While the stock market did rally a bit into Christmas, it didn't do so in any sort of convincing way.  And it gave most all of its gains back just after Christmas.  We are now through the window for "The Santa Clause Rally" and US stocks haven't done all that well in what is typically the strongest period of the year. Just as I said last month, when stocks should go down but don't, it can be a contrarian indicator and it holds true in the inverse as well.  The fact that stocks saw such a muted rally this month is decidely bearish.  Without some sort of catalyst, I am inclined to believe stocks should see a spell of weakness in the near-term.  There are a couple indicators that are forcing me to question how confident I should be that equities are vulnerable for a decline, but we've reached a point in the US equity markets where I don't think the potential reward is worth the risk.  I'm far more interested in protecting profits and looking for new opportunities than I am adding risk to your accounts that may not generate meaningful profits.  

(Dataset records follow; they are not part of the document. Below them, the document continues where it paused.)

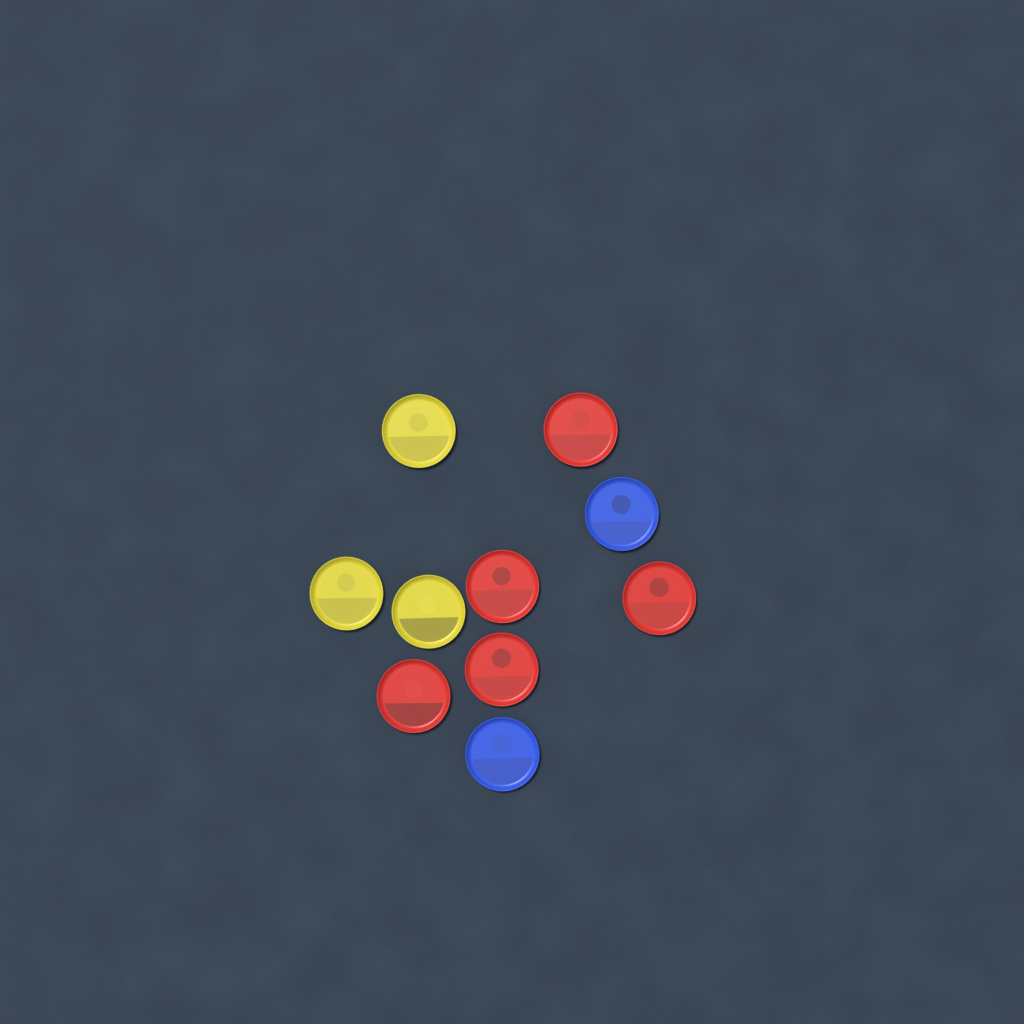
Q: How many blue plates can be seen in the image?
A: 2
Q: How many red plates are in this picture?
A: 5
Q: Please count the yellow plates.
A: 3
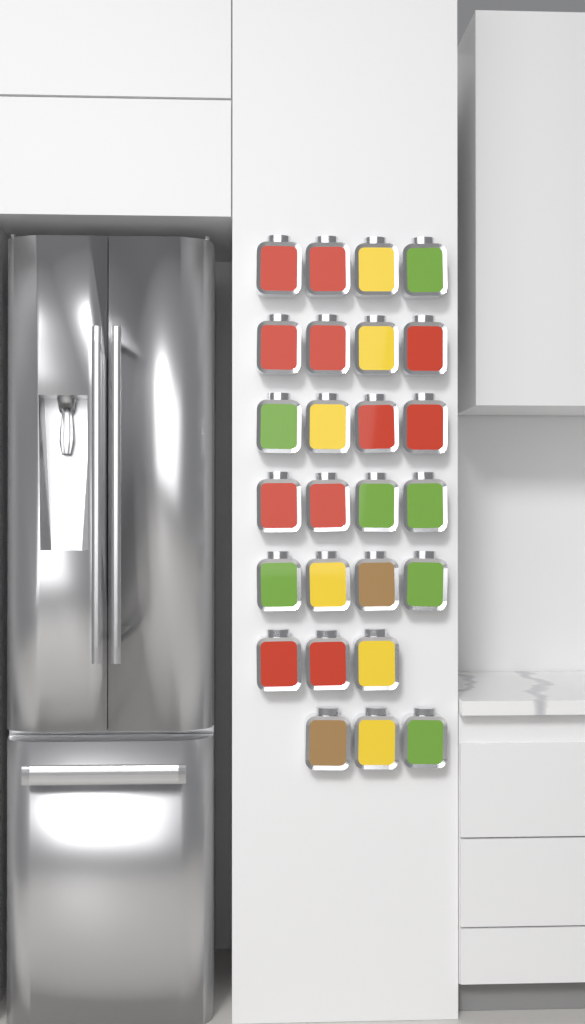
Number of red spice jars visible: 11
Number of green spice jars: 7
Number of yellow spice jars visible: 6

Beyond US equity markets, I would like to touch on commodity markets.  I am confident that the same explosive gains experienced by silver and gold this year will take place in various securities across the commodity spectrum.  Starting in May of 2011, the FED and Wall Street began a proactive scheme to depress commodity prices by utilizing the paper futures market as well as other derivatives.  This has led to a 15-year span of malinvestment in the commodity space.  In addition to silver, other commodities have experienced a similar parabolic move.  Cattle did so this past year while coffee and eggs did so in 2024.  Next up is likely orange juice.  Then it will be other commodities that are subject to geo-political risk such as sugar and rough rice.  Oil could also be impacted at some point if the Saudi's grow tired of exchanging their oil for our dollars.  A few OPEC+ members, such as the UAE, Venezuela, and Russia, have already made this controversial decision and as more of the players do so, it could substantially weaken the US$.  

Conclusion

As we wrap up 2025, I find it hard to express how grateful I am.  A year such as this is rewarding on its own.  Being able to accomplish what we have just as hundreds of new clients have come over with Garrett has made it even sweeter.  Garrett, with a massive assist from Sam, has done an incredible job of transitioning his book of business smoothly in a way that benefited all of you. 

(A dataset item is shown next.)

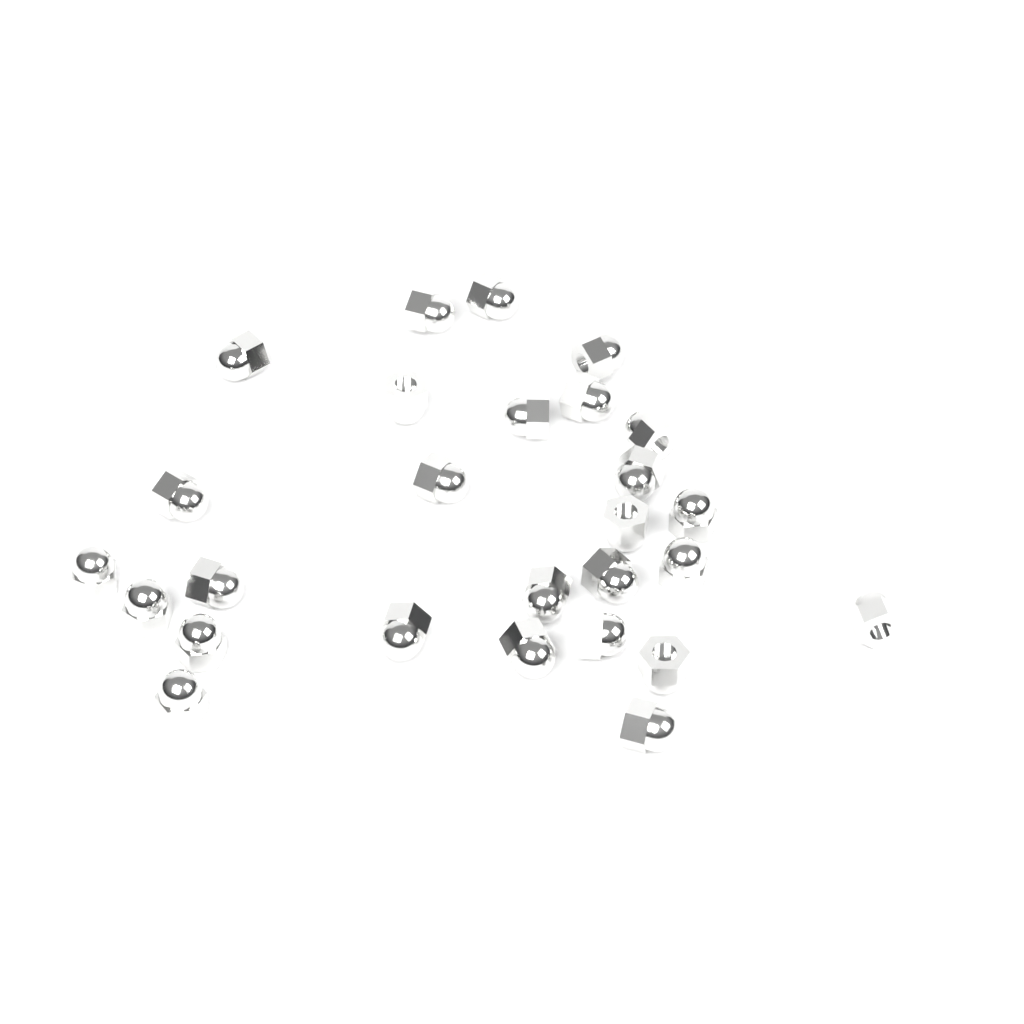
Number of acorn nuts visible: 27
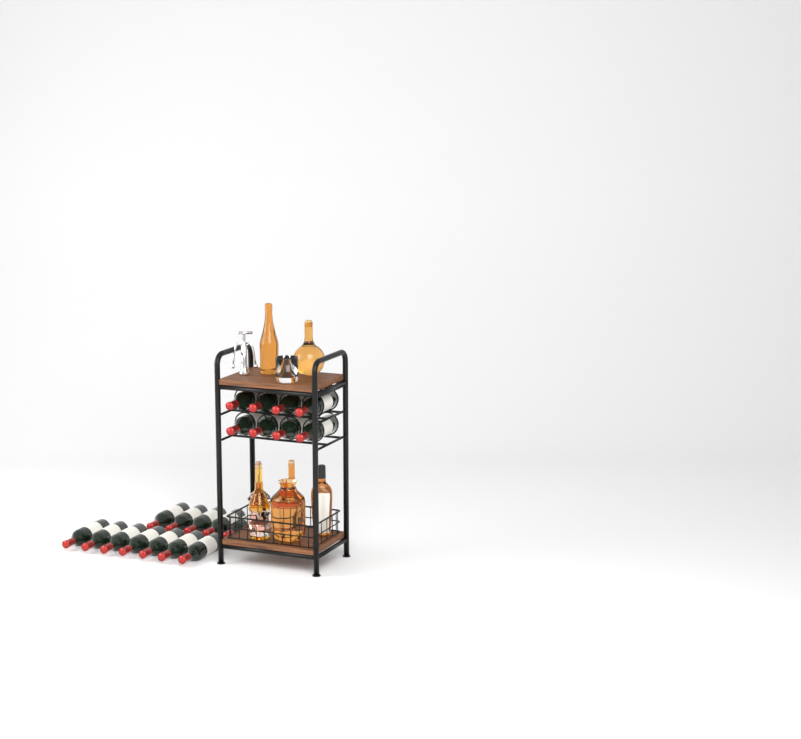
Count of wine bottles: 20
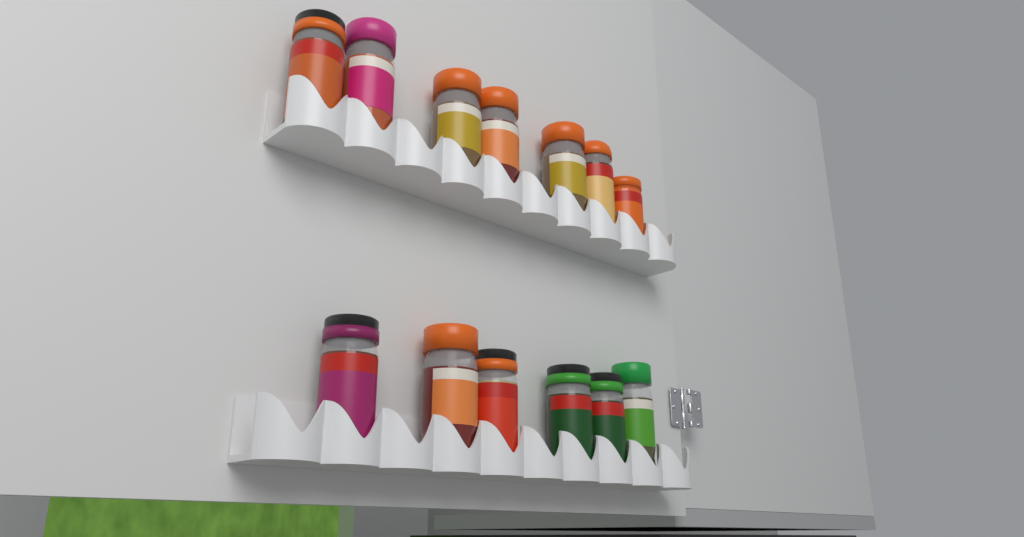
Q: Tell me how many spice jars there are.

I believe 2026 may offer substantial challenges in US equity markets but it may also provide incredible opportunities in alternative assets and strategies.  I'll be proactively looking for different ways to continue to grow your accounts outside of traditional equities and bonds.  And I will be placing an even stronger emphasis on protecting capital to lock in the gains we've enjoyed this past year.  If equity markets appear poised for gains, I won't rule out adding exposure but currently the risk:reward profile isn't attractive.          

Happy New Year to all!

As always, please don't hesitate to call us at 512-553-5151 if we can be of any assistance.

Best,

Matt McCracken

1) Inception date of 4/30/2019

2) All benchmark prices and returns are obtained through IBKR's PortfolioAnalyst reporting tool.  S&P 500 Index is calculated using the index price.  AOM is the iShares Core 40/60 Moderate Allocation ETF.  AOR is the iShares Core  60/40 Balanced Allocation ETF.  These benchmarks were chosen as they represent the prevailing investment strategies of retail advisors.  

3) The Sortino ratio is a commonly used measure of "alpha" or the value a manager adds to a portfolio.  It is similar to the Sharpe ratio.  The Sortino ratio does emphasize the negative impact of downside volatility more than the Sharpe ratio which is why we use it as our primary measure of alpha.